# Check engine light issue



## Toni240 (Jun 15, 2007)

So, my brother and I have had some problems with his 95 240sx for a while now. My question isn't so much about how we are fixing it, but more with the check engine light. We had checked the codes, 4 came up, one being the mass air flow sensor. We then decided to reset the codes. While the car was running, he unplugged the MAFS and no engine light came on whatsoever. With the car still running, he plugged it back in....still no light. We shut it off, then back on, took it for a drive came back, and yet now light had shown up. Does anyone know if the car has to go through cycles before it will throw up a code...like a reoccurring problem? Is that why the light isn't poppin up, or what?


----------



## Toni240 (Jun 15, 2007)

*engine chug problem*

So, we have been working on my bro's 95 240sx for a while now. He has replaced so many things, from the cams to the plugs and wires, to the pistons and rings, and a new starter. 

Now, whenever it is idling, it is a little rough like it sounds like its missing or something, maybe the timing is off by a notch or so. When he punches the gas, you can hear it chug real bad, but once he holds the gas down at higher rpm's, and then punches the pedal...it doesn't chug at all. And, we took it for a test drive and it's like, by the third lap, he had the pedal to the floor and we were barely moving. Then, all of a sudden the car would lunge forward, and he would have to let off the pedal.

We have checked the mass air flow sensor, coolant temperature sensor, egr, fuel pressure, and the injectors. They all test fine. The only thing we know is wrong with it is the o2 sensor, but I'm thinking that is not what is causing his problem.

We are really wanting an outside opinion on this because we are running out of options. We don't want to start replacing things that may not need replaced and it still not work. Any feedback on this would be greatly appreciated...some fresh ideas and outlooks. Thanks


----------



## blackS14SE (Apr 18, 2008)

vaccum lines??? just a guess


----------



## rogoman (Dec 16, 2004)

Yes, you could have a major vacuum leak. Attach a vacuum gauge to a full vacuum source. With the motor fully warmed up, the reading at idle should be 18 - 20 InHg. At 3,000 RPM, it should be 21 InHg.

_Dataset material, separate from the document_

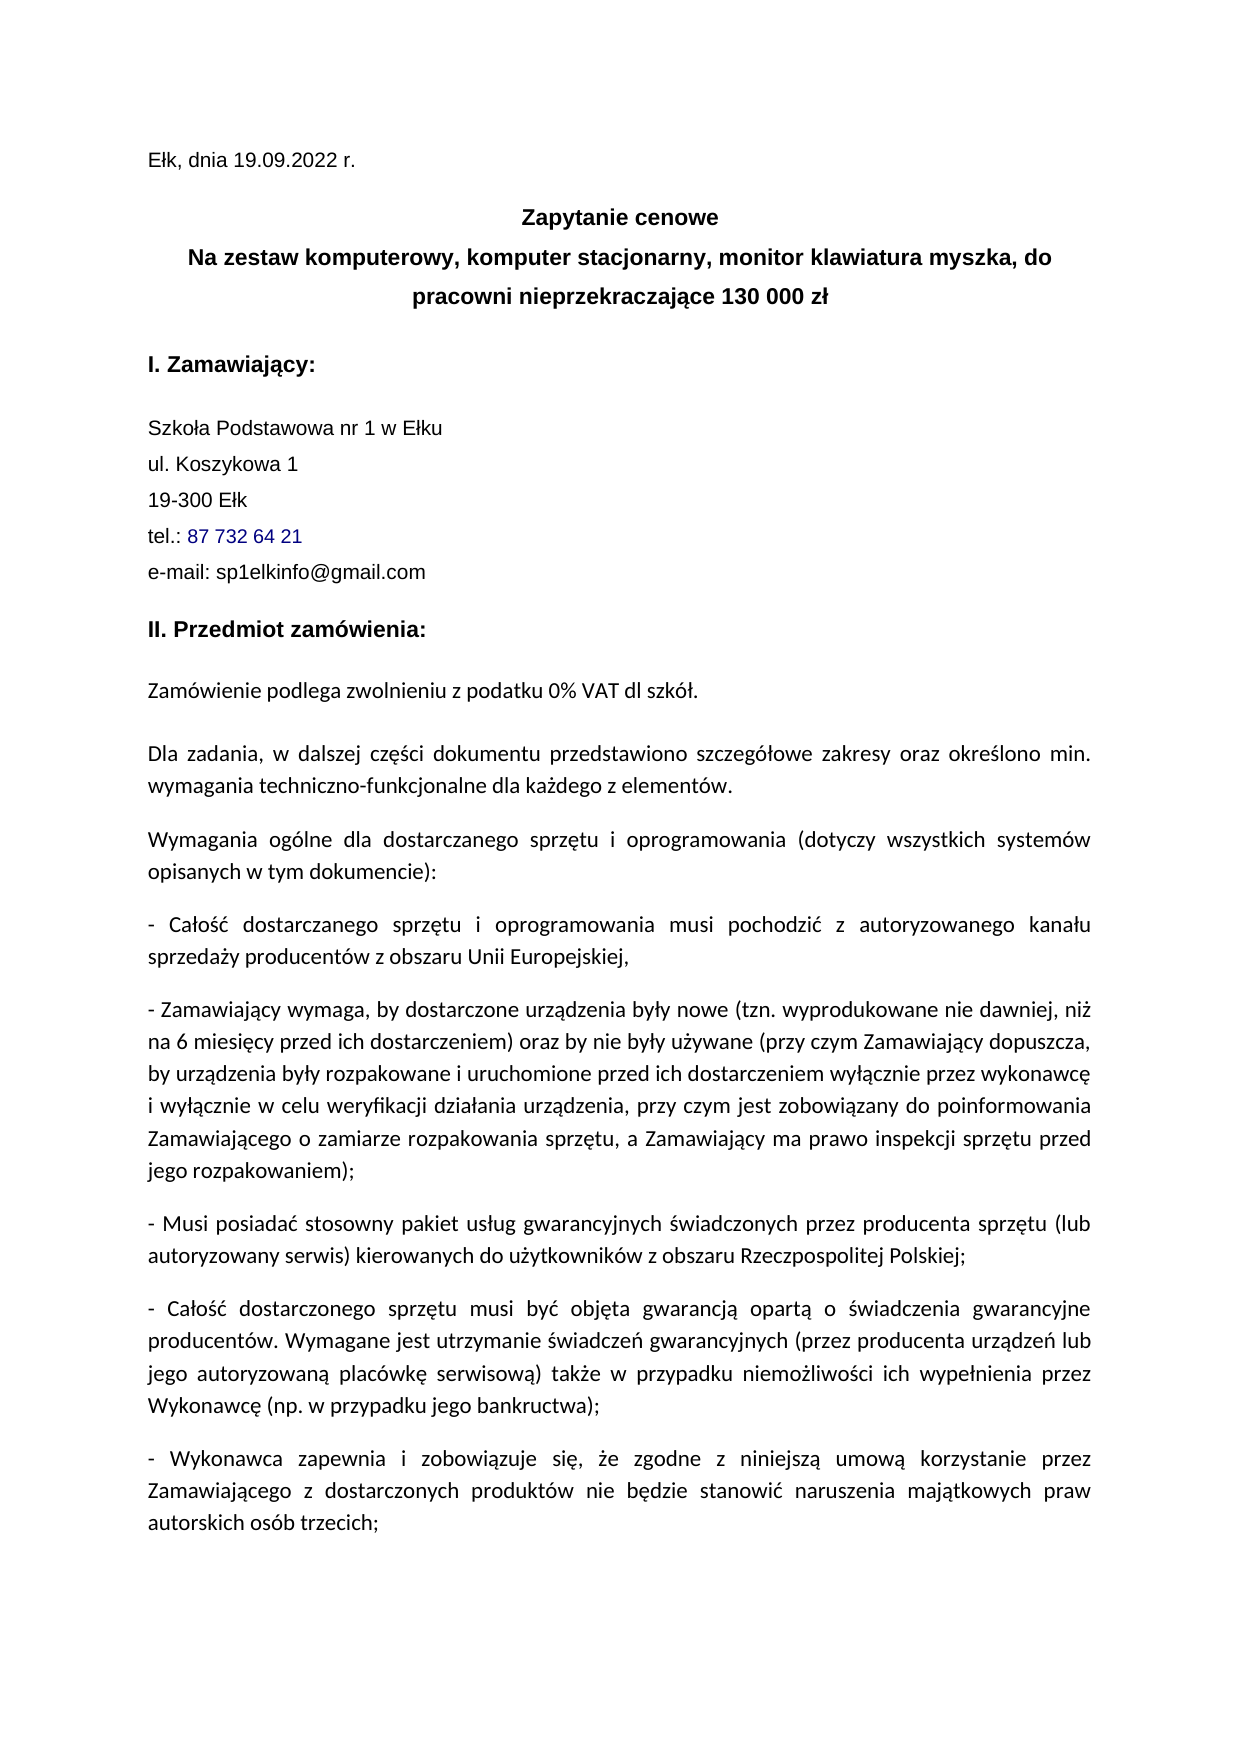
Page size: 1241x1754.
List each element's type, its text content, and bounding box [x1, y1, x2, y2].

Run a compression test on all cylinders to determine engine condition. Do an ECU code readout to determine if a fault code is set. Also the cam and ignition timing can be off if you serviced those items.


----------



## 666666 (Jul 28, 2008)

very good !


----------



## Nismo240 (Jul 24, 2004)

wtf??????????????


----------



## Toni240 (Jun 15, 2007)

everything we have checked has checked fine. I am out of options really. I think we are just going to take it out...and apart......again for the third time and just start completely over. But thanks for the suggestions!


----------